■ TASK DETAILS: Could you set out every line of text in these records as a Markdown table with the columns Row and Line, numbering each row and skipping blank lines? Leave the pictures out of the table.

---------- DATA FOR REVIEW ----------

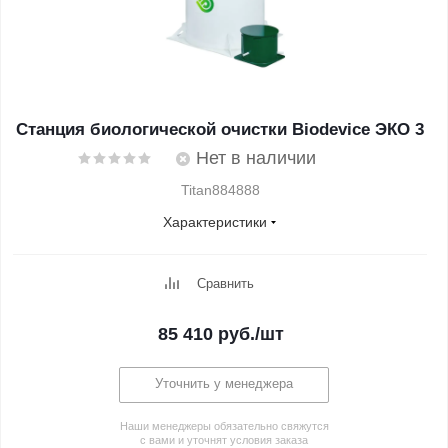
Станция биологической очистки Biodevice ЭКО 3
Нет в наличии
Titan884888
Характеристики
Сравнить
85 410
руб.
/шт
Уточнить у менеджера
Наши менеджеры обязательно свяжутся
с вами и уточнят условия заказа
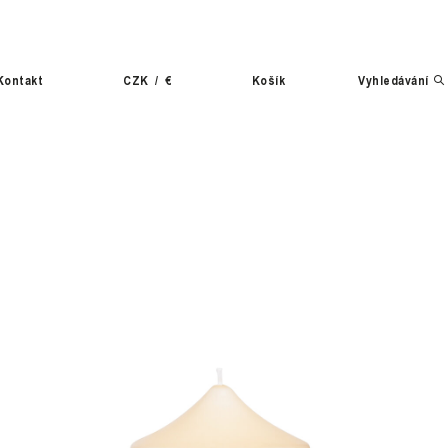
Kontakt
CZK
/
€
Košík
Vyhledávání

----------

■ RESULT OF THE TASK:
| Row | Line |
|---|---|
| 1 | Станция биологической очистки Biodevice ЭКО 3 |
| 2 | Нет в наличии |
| 3 | Titan884888 |
| 4 | Характеристики |
| 5 | Сравнить |
| 6 | 85 410 |
| 7 | руб. |
| 8 | /шт |
| 9 | Уточнить у менеджера |
| 10 | Наши менеджеры обязательно свяжутся |
| 11 | с вами и уточнят условия заказа |
| 12 | Kontakt |
| 13 | CZK |
| 14 | / |
| 15 | € |
| 16 | Košík |
| 17 | Vyhledávání |